━━━━━ DATA PROVIDED
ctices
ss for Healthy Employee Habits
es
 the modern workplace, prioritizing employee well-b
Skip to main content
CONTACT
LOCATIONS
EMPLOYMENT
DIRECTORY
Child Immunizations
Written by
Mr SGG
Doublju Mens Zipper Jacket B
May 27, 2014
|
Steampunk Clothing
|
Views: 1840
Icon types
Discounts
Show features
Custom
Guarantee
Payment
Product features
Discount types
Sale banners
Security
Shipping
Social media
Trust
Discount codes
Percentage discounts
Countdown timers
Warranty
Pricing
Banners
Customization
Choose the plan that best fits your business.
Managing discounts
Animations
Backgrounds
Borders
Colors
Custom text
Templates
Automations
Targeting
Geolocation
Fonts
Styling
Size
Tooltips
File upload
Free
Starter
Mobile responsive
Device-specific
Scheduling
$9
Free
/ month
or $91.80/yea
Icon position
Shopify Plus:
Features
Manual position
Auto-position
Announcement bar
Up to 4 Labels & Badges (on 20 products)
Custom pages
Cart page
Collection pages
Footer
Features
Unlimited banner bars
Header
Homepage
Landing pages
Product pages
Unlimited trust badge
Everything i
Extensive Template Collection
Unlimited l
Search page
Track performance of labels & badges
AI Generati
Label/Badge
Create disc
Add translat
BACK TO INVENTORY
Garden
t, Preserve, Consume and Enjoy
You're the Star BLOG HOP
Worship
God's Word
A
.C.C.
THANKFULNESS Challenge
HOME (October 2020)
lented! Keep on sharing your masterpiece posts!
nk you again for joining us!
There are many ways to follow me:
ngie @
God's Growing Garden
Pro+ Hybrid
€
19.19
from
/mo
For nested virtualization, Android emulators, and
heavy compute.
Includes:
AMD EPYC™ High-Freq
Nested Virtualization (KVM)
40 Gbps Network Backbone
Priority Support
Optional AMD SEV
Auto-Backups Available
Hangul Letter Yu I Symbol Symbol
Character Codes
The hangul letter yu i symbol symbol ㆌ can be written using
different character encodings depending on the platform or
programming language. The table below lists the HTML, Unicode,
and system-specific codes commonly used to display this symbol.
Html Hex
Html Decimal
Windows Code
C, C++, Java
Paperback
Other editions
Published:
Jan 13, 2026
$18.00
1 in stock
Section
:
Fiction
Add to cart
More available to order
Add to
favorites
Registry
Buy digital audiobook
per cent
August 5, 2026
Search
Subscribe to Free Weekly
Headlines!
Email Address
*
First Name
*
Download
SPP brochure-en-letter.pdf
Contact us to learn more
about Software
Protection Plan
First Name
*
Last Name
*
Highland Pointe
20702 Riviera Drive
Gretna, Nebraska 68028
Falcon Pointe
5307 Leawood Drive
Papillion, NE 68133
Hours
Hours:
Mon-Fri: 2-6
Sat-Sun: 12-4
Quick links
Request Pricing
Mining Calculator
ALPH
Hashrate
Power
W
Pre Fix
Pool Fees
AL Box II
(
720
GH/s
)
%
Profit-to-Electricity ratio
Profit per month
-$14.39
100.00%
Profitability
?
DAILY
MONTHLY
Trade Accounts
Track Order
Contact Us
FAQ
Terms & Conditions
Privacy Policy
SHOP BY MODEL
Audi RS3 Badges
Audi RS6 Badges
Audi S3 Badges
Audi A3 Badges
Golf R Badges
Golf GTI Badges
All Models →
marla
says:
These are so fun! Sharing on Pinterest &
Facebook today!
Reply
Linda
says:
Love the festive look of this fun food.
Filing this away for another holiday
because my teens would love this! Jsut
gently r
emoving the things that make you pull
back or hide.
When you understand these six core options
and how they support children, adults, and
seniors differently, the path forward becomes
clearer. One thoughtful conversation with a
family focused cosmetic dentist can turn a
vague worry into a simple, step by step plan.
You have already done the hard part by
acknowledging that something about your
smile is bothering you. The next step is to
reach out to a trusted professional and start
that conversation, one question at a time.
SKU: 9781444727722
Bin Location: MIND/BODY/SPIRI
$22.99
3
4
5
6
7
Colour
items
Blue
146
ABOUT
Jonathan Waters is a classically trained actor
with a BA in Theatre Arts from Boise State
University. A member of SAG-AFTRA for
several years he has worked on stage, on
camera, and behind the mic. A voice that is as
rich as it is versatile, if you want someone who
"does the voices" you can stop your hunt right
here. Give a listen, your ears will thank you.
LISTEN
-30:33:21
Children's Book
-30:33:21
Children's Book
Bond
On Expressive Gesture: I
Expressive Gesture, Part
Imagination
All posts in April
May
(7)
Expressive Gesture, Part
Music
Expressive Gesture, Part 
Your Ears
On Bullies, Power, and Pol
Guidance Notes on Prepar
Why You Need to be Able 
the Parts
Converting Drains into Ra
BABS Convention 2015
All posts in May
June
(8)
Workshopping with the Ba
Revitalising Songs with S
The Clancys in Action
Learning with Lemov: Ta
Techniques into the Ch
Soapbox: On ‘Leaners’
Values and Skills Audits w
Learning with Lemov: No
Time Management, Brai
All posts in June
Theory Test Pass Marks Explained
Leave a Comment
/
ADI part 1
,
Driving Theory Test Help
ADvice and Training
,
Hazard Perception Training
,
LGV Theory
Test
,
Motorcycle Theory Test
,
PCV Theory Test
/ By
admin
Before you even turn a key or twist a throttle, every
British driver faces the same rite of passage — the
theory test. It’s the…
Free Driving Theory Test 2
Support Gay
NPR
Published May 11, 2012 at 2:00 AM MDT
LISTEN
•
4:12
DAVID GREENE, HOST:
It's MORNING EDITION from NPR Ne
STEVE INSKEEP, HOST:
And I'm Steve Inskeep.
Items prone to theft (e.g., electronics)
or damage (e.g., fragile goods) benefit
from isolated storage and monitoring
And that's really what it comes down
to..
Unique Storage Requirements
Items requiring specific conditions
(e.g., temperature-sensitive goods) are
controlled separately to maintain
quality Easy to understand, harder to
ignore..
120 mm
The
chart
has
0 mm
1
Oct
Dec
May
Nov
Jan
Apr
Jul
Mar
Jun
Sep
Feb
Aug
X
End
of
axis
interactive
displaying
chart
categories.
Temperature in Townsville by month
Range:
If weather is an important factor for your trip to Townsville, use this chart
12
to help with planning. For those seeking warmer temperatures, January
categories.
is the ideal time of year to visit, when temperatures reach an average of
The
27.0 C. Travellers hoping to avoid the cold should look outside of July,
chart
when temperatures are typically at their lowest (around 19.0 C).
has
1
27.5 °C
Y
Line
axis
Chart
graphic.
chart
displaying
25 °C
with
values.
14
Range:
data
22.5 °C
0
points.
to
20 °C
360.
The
━━━━━━━━━━
HOW TO COMPLETE THIS TASK. Convert the listing, from its first line through the line containing "lented! Keep on", into a numbered list with blank lines omitted.

RESPONSE AREA.
1. ctices
2. ss for Healthy Employee Habits
3. es
4.  the modern workplace, prioritizing employee well-b
5. Skip to main content
6. CONTACT
7. LOCATIONS
8. EMPLOYMENT
9. DIRECTORY
10. Child Immunizations
11. Written by
12. Mr SGG
13. Doublju Mens Zipper Jacket B
14. May 27, 2014
15. |
16. Steampunk Clothing
17. |
18. Views: 1840
19. Icon types
20. Discounts
21. Show features
22. Custom
23. Guarantee
24. Payment
25. Product features
26. Discount types
27. Sale banners
28. Security
29. Shipping
30. Social media
31. Trust
32. Discount codes
33. Percentage discounts
34. Countdown timers
35. Warranty
36. Pricing
37. Banners
38. Customization
39. Choose the plan that best fits your business.
40. Managing discounts
41. Animations
42. Backgrounds
43. Borders
44. Colors
45. Custom text
46. Templates
47. Automations
48. Targeting
49. Geolocation
50. Fonts
51. Styling
52. Size
53. Tooltips
54. File upload
55. Free
56. Starter
57. Mobile responsive
58. Device-specific
59. Scheduling
60. $9
61. Free
62. / month
63. or $91.80/yea
64. Icon position
65. Shopify Plus:
66. Features
67. Manual position
68. Auto-position
69. Announcement bar
70. Up to 4 Labels & Badges (on 20 products)
71. Custom pages
72. Cart page
73. Collection pages
74. Footer
75. Features
76. Unlimited banner bars
77. Header
78. Homepage
79. Landing pages
80. Product pages
81. Unlimited trust badge
82. Everything i
83. Extensive Template Collection
84. Unlimited l
85. Search page
86. Track performance of labels & badges
87. AI Generati
88. Label/Badge
89. Create disc
90. Add translat
91. BACK TO INVENTORY
92. Garden
93. t, Preserve, Consume and Enjoy
94. You're the Star BLOG HOP
95. Worship
96. God's Word
97. A
98. .C.C.
99. THANKFULNESS Challenge
100. HOME (October 2020)
101. lented! Keep on sharing your masterpiece posts!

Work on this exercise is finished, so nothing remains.